*** Opening of RECORD EXTRACTS ***

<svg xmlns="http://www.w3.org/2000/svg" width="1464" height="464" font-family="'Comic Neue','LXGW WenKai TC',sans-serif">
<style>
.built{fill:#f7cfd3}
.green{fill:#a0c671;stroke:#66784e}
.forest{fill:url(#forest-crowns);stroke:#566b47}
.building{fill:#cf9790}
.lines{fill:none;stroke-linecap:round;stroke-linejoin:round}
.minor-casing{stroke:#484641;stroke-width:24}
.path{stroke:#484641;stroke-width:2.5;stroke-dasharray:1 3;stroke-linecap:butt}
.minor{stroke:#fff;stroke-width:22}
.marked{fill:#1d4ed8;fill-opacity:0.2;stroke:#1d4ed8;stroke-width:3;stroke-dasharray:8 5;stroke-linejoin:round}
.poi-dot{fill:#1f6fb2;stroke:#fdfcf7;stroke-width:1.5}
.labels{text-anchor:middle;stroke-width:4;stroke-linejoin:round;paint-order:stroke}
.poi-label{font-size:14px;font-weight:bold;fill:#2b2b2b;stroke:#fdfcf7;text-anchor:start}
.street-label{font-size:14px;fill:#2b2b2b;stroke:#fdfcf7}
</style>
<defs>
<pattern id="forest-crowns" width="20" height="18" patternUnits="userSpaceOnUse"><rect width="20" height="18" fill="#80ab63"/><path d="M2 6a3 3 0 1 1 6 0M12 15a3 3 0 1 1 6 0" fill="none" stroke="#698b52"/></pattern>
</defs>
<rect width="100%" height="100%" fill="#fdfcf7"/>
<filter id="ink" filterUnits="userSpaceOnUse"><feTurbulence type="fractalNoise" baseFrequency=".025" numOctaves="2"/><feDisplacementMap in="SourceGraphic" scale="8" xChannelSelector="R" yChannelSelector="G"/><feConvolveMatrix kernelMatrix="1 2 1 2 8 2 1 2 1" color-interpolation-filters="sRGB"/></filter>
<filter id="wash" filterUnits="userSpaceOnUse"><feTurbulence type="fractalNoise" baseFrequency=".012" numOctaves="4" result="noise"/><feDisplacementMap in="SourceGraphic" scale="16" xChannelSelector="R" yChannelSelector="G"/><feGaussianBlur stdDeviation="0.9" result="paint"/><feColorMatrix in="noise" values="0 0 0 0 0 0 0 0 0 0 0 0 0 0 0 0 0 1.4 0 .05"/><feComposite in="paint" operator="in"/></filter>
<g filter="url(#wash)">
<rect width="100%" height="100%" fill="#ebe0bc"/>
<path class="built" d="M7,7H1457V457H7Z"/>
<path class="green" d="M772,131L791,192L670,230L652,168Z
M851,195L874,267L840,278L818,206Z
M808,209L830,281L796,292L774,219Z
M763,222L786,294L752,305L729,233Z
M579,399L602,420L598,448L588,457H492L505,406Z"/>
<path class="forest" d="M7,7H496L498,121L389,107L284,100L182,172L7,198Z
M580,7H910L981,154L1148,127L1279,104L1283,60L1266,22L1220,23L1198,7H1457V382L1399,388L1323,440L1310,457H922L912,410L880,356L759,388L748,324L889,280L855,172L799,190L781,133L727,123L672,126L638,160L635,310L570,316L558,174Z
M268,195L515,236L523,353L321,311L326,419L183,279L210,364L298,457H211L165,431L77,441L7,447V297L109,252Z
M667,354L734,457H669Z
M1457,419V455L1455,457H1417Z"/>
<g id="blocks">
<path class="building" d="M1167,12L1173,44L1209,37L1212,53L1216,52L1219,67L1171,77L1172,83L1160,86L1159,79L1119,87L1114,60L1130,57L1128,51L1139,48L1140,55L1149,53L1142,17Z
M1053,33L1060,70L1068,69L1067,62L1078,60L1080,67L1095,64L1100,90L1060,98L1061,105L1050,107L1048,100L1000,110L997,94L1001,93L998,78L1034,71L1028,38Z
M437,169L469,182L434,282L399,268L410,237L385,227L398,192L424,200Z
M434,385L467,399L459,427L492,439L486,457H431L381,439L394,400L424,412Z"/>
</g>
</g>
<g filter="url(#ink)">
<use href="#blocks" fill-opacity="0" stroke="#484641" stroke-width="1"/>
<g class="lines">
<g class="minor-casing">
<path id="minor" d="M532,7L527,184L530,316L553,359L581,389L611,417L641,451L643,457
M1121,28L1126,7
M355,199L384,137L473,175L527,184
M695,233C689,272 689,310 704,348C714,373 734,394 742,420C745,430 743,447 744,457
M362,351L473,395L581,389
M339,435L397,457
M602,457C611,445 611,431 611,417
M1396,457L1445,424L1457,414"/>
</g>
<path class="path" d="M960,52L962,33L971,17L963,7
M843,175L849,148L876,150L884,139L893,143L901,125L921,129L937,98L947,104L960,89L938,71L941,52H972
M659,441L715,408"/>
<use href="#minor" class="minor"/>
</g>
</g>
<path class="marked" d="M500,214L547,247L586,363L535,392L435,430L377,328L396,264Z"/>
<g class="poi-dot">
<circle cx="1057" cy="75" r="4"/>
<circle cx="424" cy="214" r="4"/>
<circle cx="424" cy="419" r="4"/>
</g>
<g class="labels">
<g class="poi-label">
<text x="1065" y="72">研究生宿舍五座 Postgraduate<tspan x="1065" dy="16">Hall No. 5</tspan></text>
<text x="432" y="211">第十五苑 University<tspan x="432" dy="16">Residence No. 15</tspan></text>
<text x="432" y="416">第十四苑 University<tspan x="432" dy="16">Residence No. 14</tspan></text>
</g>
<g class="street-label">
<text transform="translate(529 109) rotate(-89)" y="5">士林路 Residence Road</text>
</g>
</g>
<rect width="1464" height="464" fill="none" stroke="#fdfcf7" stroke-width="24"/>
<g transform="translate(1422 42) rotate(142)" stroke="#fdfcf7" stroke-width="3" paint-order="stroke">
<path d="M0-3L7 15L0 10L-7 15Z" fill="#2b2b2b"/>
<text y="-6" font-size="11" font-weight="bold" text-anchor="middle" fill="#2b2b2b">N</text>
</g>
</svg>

*** Close of RECORD EXTRACTS ***

Your reply should consist of all the records, restated exactly.

*RESULT*.
<svg xmlns="http://www.w3.org/2000/svg" width="1464" height="464" font-family="'Comic Neue','LXGW WenKai TC',sans-serif">
<style>
.built{fill:#f7cfd3}
.green{fill:#a0c671;stroke:#66784e}
.forest{fill:url(#forest-crowns);stroke:#566b47}
.building{fill:#cf9790}
.lines{fill:none;stroke-linecap:round;stroke-linejoin:round}
.minor-casing{stroke:#484641;stroke-width:24}
.path{stroke:#484641;stroke-width:2.5;stroke-dasharray:1 3;stroke-linecap:butt}
.minor{stroke:#fff;stroke-width:22}
.marked{fill:#1d4ed8;fill-opacity:0.2;stroke:#1d4ed8;stroke-width:3;stroke-dasharray:8 5;stroke-linejoin:round}
.poi-dot{fill:#1f6fb2;stroke:#fdfcf7;stroke-width:1.5}
.labels{text-anchor:middle;stroke-width:4;stroke-linejoin:round;paint-order:stroke}
.poi-label{font-size:14px;font-weight:bold;fill:#2b2b2b;stroke:#fdfcf7;text-anchor:start}
.street-label{font-size:14px;fill:#2b2b2b;stroke:#fdfcf7}
</style>
<defs>
<pattern id="forest-crowns" width="20" height="18" patternUnits="userSpaceOnUse"><rect width="20" height="18" fill="#80ab63"/><path d="M2 6a3 3 0 1 1 6 0M12 15a3 3 0 1 1 6 0" fill="none" stroke="#698b52"/></pattern>
</defs>
<rect width="100%" height="100%" fill="#fdfcf7"/>
<filter id="ink" filterUnits="userSpaceOnUse"><feTurbulence type="fractalNoise" baseFrequency=".025" numOctaves="2"/><feDisplacementMap in="SourceGraphic" scale="8" xChannelSelector="R" yChannelSelector="G"/><feConvolveMatrix kernelMatrix="1 2 1 2 8 2 1 2 1" color-interpolation-filters="sRGB"/></filter>
<filter id="wash" filterUnits="userSpaceOnUse"><feTurbulence type="fractalNoise" baseFrequency=".012" numOctaves="4" result="noise"/><feDisplacementMap in="SourceGraphic" scale="16" xChannelSelector="R" yChannelSelector="G"/><feGaussianBlur stdDeviation="0.9" result="paint"/><feColorMatrix in="noise" values="0 0 0 0 0 0 0 0 0 0 0 0 0 0 0 0 0 1.4 0 .05"/><feComposite in="paint" operator="in"/></filter>
<g filter="url(#wash)">
<rect width="100%" height="100%" fill="#ebe0bc"/>
<path class="built" d="M7,7H1457V457H7Z"/>
<path class="green" d="M772,131L791,192L670,230L652,168Z
M851,195L874,267L840,278L818,206Z
M808,209L830,281L796,292L774,219Z
M763,222L786,294L752,305L729,233Z
M579,399L602,420L598,448L588,457H492L505,406Z"/>
<path class="forest" d="M7,7H496L498,121L389,107L284,100L182,172L7,198Z
M580,7H910L981,154L1148,127L1279,104L1283,60L1266,22L1220,23L1198,7H1457V382L1399,388L1323,440L1310,457H922L912,410L880,356L759,388L748,324L889,280L855,172L799,190L781,133L727,123L672,126L638,160L635,310L570,316L558,174Z
M268,195L515,236L523,353L321,311L326,419L183,279L210,364L298,457H211L165,431L77,441L7,447V297L109,252Z
M667,354L734,457H669Z
M1457,419V455L1455,457H1417Z"/>
<g id="blocks">
<path class="building" d="M1167,12L1173,44L1209,37L1212,53L1216,52L1219,67L1171,77L1172,83L1160,86L1159,79L1119,87L1114,60L1130,57L1128,51L1139,48L1140,55L1149,53L1142,17Z
M1053,33L1060,70L1068,69L1067,62L1078,60L1080,67L1095,64L1100,90L1060,98L1061,105L1050,107L1048,100L1000,110L997,94L1001,93L998,78L1034,71L1028,38Z
M437,169L469,182L434,282L399,268L410,237L385,227L398,192L424,200Z
M434,385L467,399L459,427L492,439L486,457H431L381,439L394,400L424,412Z"/>
</g>
</g>
<g filter="url(#ink)">
<use href="#blocks" fill-opacity="0" stroke="#484641" stroke-width="1"/>
<g class="lines">
<g class="minor-casing">
<path id="minor" d="M532,7L527,184L530,316L553,359L581,389L611,417L641,451L643,457
M1121,28L1126,7
M355,199L384,137L473,175L527,184
M695,233C689,272 689,310 704,348C714,373 734,394 742,420C745,430 743,447 744,457
M362,351L473,395L581,389
M339,435L397,457
M602,457C611,445 611,431 611,417
M1396,457L1445,424L1457,414"/>
</g>
<path class="path" d="M960,52L962,33L971,17L963,7
M843,175L849,148L876,150L884,139L893,143L901,125L921,129L937,98L947,104L960,89L938,71L941,52H972
M659,441L715,408"/>
<use href="#minor" class="minor"/>
</g>
</g>
<path class="marked" d="M500,214L547,247L586,363L535,392L435,430L377,328L396,264Z"/>
<g class="poi-dot">
<circle cx="1057" cy="75" r="4"/>
<circle cx="424" cy="214" r="4"/>
<circle cx="424" cy="419" r="4"/>
</g>
<g class="labels">
<g class="poi-label">
<text x="1065" y="72">研究生宿舍五座 Postgraduate<tspan x="1065" dy="16">Hall No. 5</tspan></text>
<text x="432" y="211">第十五苑 University<tspan x="432" dy="16">Residence No. 15</tspan></text>
<text x="432" y="416">第十四苑 University<tspan x="432" dy="16">Residence No. 14</tspan></text>
</g>
<g class="street-label">
<text transform="translate(529 109) rotate(-89)" y="5">士林路 Residence Road</text>
</g>
</g>
<rect width="1464" height="464" fill="none" stroke="#fdfcf7" stroke-width="24"/>
<g transform="translate(1422 42) rotate(142)" stroke="#fdfcf7" stroke-width="3" paint-order="stroke">
<path d="M0-3L7 15L0 10L-7 15Z" fill="#2b2b2b"/>
<text y="-6" font-size="11" font-weight="bold" text-anchor="middle" fill="#2b2b2b">N</text>
</g>
</svg>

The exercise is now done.